Nathalie Ouzoulias de Robin des toits en a la certitude : les ondes électromagnétiques seront « le scandale sanitaire de ces prochaines années ». Pour elle, le fait que l’OMS ait reconnu, il y a quelques jours, que l’utilisation du téléphone portable « peut être cancérigène » est déjà une grande avancée. « Cela va permettre d’approcher les élus avec de nouveaux arguments ».

Mais il n’y a toujours aucune certitude concernant les ondes émises par les antennes relais.

Pour Uzès comme pour toutes les villes de France, le site Cartoradio (www.cartoradio.fr) recense tous les emplacements d’antennes relais. La cité ducale en compte dix, réparties sur toute la ville.

Les endroits sensibles ne sont pas épargnés. On trouve ainsi une antenne à l’Hôpital local et plusieurs autres à proximité du groupe scolaire Jean Macé. Mais les mesures effectuées en 2009 font état de chiffres situés en-dessous du seuil d’exposition maximal autorisé. Celui-ci est fixé à 3 volts par mètre. Pas de danger immédiat, donc. Sauf que pour Nathalie Ouzoulias, ce seuil doit impérativement être revu à la baisse.

« Nous préconisons de baisser ce seuil à 0,6 volts pour toutes les antennes. Des effets biologiques et/ou sanitaires ont été constatés dès 0,7 V/m lors d’études publiées dans des revues scientifiques.

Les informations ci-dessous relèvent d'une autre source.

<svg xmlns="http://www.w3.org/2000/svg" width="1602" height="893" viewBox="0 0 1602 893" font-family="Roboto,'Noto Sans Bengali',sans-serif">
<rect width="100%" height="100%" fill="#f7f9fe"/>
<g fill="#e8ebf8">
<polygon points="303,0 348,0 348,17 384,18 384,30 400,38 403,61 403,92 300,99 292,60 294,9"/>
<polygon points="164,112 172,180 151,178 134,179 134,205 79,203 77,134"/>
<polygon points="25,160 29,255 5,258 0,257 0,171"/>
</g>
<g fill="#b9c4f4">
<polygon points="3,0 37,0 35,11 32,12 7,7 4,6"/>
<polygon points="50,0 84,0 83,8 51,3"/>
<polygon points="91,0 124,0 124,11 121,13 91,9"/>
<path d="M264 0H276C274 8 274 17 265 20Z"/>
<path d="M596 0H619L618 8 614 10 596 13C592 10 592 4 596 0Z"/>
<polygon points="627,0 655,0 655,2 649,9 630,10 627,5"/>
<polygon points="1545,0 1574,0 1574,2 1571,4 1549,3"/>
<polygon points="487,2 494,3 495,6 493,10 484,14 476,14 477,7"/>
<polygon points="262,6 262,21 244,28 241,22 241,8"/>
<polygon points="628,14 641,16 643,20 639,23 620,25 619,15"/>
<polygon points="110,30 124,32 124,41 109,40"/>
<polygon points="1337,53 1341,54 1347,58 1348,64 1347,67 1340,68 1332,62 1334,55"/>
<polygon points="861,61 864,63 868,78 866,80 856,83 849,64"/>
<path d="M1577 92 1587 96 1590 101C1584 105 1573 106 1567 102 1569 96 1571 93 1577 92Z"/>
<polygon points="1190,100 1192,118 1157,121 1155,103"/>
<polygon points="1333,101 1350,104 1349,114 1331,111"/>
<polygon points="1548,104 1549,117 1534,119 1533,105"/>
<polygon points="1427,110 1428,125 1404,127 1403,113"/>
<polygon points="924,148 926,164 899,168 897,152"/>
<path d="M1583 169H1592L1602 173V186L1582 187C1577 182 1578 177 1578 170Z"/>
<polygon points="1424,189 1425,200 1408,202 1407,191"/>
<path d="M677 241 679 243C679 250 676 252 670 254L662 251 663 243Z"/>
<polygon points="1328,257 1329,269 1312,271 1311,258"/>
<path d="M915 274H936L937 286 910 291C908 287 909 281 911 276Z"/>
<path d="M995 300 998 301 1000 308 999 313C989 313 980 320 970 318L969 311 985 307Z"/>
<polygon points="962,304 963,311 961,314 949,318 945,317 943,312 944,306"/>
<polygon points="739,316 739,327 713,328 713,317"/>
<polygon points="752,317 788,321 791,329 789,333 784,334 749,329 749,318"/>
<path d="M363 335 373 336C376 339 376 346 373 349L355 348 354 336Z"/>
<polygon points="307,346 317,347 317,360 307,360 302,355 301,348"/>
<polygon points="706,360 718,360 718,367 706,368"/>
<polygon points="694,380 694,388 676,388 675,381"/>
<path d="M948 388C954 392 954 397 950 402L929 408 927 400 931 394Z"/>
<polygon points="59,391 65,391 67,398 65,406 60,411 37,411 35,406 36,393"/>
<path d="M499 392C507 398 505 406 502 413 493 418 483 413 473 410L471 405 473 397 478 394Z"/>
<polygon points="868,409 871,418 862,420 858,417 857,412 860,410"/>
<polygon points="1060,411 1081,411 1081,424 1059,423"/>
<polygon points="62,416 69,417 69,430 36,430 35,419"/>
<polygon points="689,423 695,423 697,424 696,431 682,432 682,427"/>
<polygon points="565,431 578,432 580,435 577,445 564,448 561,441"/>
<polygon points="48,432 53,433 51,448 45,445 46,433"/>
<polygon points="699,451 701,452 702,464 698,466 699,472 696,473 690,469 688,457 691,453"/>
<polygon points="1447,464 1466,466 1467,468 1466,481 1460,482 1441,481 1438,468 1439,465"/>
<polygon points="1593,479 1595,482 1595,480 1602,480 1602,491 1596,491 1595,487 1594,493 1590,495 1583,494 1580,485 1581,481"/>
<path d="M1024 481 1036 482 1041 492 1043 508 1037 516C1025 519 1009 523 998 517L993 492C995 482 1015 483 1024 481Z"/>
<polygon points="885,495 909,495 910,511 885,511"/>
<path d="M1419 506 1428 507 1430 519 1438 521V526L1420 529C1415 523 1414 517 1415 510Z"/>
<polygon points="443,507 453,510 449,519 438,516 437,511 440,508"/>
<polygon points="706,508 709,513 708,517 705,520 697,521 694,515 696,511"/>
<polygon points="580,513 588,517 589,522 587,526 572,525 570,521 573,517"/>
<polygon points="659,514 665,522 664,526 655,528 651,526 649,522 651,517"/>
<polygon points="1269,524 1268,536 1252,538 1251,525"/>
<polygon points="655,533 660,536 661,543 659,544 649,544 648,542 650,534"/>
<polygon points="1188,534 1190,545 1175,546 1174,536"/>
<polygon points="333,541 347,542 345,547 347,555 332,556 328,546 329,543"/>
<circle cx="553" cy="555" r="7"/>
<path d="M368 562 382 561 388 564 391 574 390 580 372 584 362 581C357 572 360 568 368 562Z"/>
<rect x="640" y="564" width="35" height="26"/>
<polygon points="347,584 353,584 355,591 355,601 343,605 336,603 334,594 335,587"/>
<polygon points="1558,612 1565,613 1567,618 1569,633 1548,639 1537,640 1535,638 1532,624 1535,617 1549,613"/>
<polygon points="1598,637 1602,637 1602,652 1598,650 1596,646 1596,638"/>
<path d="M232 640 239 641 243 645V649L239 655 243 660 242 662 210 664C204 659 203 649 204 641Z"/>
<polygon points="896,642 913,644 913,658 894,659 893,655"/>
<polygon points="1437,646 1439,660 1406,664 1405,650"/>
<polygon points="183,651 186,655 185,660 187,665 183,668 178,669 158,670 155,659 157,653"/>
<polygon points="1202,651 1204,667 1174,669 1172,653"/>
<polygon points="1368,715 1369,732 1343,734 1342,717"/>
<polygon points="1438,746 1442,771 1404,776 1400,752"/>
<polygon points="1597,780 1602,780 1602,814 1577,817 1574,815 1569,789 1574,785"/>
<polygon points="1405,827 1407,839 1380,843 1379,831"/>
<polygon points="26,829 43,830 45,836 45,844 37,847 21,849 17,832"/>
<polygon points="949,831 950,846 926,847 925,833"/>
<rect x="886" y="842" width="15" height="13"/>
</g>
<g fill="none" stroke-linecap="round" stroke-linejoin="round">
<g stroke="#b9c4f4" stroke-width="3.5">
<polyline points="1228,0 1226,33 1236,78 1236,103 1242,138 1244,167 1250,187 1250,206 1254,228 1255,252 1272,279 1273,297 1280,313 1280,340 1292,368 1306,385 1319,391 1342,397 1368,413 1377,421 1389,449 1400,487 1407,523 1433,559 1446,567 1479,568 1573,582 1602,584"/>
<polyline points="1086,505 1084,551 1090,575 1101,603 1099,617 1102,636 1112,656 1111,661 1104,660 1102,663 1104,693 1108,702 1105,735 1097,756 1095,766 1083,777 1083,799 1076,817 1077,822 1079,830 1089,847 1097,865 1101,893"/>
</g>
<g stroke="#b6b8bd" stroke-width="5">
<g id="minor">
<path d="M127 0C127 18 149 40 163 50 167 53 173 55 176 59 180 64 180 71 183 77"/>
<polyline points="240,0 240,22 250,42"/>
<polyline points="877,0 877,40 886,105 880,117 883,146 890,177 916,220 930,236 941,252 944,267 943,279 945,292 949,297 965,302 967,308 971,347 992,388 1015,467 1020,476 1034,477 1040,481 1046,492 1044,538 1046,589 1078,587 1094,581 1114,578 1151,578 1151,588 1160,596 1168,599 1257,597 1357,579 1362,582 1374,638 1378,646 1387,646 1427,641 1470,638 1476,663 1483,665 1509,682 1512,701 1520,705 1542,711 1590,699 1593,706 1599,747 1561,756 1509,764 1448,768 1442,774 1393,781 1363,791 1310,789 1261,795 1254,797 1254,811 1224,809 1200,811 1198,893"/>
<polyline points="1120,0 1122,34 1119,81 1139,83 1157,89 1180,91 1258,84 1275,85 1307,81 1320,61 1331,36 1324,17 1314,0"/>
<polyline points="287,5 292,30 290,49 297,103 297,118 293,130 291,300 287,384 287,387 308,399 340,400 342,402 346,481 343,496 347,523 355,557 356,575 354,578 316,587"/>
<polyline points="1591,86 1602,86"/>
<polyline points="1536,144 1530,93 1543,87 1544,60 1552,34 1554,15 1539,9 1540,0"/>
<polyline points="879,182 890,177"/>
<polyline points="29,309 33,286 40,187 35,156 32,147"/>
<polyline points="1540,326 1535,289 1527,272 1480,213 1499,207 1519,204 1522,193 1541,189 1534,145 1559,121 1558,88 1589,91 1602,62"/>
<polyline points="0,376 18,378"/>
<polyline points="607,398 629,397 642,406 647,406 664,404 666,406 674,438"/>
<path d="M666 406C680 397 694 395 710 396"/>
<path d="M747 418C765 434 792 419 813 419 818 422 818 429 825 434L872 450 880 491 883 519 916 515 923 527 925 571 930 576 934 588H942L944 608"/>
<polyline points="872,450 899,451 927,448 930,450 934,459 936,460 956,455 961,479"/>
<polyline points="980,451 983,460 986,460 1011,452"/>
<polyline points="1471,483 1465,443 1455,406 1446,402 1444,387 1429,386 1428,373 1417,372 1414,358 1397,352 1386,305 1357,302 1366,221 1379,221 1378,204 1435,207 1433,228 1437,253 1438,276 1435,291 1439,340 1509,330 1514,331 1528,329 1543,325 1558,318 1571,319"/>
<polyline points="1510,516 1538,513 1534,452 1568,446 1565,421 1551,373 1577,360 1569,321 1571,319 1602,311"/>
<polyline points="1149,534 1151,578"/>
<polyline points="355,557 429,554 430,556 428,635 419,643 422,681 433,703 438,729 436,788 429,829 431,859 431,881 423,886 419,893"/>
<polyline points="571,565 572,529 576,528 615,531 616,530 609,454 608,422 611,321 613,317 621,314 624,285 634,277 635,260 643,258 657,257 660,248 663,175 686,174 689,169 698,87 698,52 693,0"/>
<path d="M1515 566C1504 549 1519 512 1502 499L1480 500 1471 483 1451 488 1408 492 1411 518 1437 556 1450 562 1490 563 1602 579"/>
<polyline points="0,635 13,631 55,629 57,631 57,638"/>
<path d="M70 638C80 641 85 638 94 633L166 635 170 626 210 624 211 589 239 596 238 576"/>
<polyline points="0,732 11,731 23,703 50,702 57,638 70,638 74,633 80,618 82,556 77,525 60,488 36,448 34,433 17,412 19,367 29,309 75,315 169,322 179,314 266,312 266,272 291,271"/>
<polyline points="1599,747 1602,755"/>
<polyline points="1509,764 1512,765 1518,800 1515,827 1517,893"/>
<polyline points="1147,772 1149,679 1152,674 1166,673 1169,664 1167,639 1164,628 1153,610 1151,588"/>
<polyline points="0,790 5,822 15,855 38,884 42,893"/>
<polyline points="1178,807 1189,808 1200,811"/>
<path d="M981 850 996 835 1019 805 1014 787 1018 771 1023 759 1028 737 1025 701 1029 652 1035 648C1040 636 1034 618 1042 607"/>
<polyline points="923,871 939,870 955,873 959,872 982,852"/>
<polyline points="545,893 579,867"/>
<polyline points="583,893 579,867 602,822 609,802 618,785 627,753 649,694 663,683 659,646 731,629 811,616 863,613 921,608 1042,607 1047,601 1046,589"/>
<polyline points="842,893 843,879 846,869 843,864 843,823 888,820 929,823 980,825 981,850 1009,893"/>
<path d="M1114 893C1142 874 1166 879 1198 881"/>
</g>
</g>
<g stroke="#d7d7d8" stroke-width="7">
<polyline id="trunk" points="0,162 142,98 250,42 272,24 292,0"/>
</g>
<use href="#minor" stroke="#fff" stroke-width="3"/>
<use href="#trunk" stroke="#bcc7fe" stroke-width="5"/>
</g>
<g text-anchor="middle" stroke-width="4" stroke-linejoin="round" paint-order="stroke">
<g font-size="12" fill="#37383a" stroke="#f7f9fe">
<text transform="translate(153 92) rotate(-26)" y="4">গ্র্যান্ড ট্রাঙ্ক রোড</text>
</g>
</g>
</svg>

Nous souhaitons aussi qu’aucune antenne ne soit située à moins de 600 m d’une habitation ». Pour Nathalie Ouzoulias, il est d’autant plus urgent d’agir qu’une nouvelle norme de téléphonie mobile, la 4G, va bientôt voir le jour. Elle permettra aux utilisateurs de surfer encore plus vite sur leurs téléphones. « Il va falloir pour cela renforcer les antennes ». Et donc augmenter leur puissance.

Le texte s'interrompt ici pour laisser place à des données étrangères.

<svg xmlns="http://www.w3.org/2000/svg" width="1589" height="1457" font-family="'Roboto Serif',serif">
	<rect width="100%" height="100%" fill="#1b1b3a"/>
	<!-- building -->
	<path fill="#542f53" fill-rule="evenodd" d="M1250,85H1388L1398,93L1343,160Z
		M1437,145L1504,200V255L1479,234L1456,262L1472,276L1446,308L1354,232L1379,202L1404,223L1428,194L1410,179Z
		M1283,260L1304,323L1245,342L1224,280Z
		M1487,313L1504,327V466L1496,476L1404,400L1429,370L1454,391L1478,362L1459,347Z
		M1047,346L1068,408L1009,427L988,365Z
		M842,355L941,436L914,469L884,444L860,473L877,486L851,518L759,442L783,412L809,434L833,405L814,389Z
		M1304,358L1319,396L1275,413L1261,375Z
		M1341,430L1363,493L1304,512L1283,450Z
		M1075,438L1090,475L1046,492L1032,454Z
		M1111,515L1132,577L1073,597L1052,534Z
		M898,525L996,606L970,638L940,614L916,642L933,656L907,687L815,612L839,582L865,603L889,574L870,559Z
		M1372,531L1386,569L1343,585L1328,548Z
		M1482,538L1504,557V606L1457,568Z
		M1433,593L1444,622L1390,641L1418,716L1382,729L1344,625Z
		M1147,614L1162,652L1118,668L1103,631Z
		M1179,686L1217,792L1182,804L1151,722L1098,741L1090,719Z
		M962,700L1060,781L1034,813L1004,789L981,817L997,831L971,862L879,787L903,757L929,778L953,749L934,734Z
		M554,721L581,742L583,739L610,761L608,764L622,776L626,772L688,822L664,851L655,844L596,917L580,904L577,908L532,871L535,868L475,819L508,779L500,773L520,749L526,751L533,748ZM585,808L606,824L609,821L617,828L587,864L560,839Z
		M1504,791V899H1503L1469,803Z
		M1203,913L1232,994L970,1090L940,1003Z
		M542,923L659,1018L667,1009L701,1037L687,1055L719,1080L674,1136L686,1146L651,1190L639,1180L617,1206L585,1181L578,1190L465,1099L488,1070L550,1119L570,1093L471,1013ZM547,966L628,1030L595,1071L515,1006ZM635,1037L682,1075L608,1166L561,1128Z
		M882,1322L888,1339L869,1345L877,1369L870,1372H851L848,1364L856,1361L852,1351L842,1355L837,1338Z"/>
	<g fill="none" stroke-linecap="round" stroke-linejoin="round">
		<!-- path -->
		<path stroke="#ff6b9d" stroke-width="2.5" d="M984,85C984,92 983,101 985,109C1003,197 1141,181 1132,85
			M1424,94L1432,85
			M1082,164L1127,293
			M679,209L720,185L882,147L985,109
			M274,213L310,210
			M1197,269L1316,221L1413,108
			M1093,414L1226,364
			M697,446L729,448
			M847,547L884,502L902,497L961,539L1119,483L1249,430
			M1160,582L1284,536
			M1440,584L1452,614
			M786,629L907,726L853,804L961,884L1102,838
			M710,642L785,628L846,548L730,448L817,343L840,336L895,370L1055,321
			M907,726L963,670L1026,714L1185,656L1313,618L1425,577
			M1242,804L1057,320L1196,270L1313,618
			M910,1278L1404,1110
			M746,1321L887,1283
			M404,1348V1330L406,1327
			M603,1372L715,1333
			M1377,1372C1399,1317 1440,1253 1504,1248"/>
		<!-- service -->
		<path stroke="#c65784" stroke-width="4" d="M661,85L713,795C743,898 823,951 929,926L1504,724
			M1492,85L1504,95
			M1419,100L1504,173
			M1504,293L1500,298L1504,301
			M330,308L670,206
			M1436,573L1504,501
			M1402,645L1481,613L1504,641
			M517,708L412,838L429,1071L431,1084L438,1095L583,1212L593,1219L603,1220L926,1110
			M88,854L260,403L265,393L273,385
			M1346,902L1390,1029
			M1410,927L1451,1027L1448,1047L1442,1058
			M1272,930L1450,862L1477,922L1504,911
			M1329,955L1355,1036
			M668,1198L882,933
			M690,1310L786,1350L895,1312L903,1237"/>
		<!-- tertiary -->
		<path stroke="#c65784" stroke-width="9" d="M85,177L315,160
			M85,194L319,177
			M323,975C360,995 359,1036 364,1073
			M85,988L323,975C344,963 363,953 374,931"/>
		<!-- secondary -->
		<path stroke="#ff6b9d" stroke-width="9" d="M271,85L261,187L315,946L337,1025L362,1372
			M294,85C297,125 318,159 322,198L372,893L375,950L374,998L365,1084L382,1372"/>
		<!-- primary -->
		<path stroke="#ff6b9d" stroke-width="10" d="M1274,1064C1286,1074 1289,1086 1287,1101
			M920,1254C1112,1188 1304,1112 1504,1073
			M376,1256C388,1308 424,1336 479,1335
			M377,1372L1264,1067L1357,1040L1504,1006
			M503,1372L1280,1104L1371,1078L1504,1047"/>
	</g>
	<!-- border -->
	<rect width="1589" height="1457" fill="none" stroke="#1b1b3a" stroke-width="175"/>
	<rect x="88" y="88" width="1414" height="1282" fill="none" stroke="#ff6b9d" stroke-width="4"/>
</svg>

Nicole, de son côté, voudrait voir Uzès devenir une ville pilote en matière d’ondes électromagnétiques.

« Il faudrait faire une carte de la ville avec l’emplacement des antennes relais pour que la population et les touristes soient informés. Cela serait bon pour le tourisme… », dit-elle en riant. Si une ville le fait, d’autres suivront ».